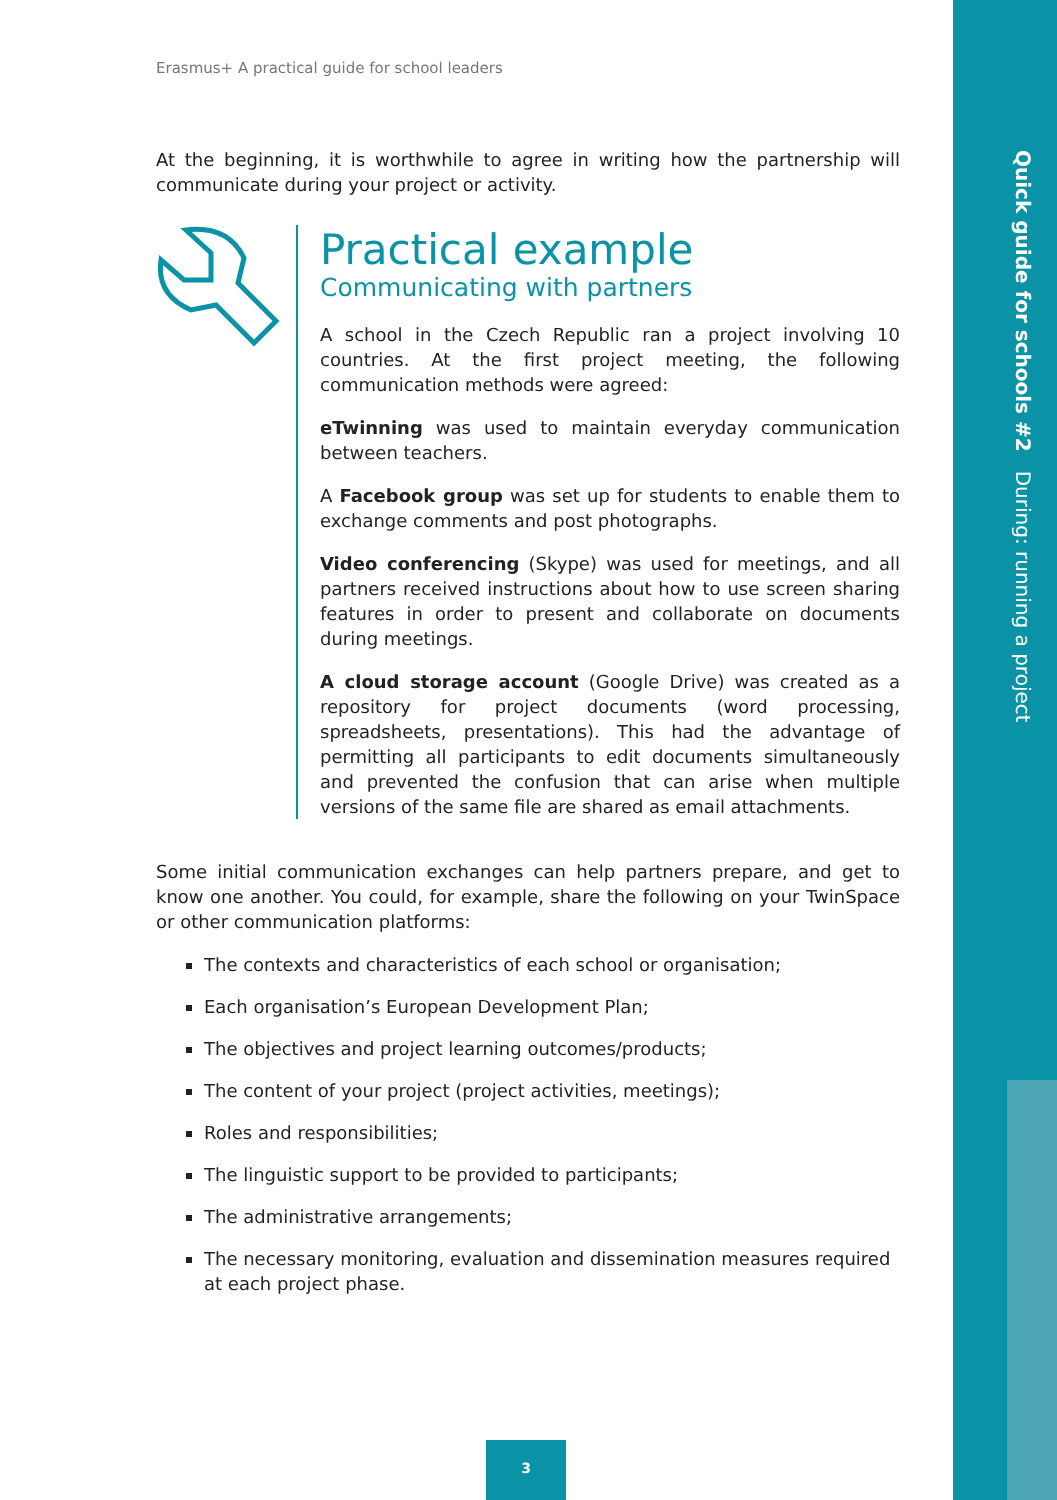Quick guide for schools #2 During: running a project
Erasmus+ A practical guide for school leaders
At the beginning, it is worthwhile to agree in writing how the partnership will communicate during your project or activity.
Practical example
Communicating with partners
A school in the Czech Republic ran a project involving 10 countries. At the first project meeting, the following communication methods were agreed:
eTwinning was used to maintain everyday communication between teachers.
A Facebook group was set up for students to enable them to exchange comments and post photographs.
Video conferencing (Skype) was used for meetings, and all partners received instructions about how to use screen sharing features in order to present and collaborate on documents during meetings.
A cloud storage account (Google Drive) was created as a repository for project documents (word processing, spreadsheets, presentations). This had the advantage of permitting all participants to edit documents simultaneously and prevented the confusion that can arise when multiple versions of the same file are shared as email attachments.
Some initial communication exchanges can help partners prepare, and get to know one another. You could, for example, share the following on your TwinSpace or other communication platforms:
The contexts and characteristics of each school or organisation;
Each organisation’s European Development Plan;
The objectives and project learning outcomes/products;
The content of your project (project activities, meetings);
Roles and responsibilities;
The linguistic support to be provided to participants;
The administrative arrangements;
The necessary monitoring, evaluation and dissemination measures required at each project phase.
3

● ● ● ● ●

**Problem statement:**
Only lines go in the copy, not pictures. Transcribe exactly from the start of the listing through the line containing "A Facebook group".

**Solution to the exercise:**
Quick guide for schools #2 During: running a project
Erasmus+ A practical guide for school leaders
At the beginning, it is worthwhile to agree in writing how the partnership will communicate during your project or activity.
Practical example
Communicating with partners
A school in the Czech Republic ran a project involving 10 countries. At the first project meeting, the following communication methods were agreed:
eTwinning was used to maintain everyday communication between teachers.
A Facebook group was set up for students to enable them to exchange comments and post photographs.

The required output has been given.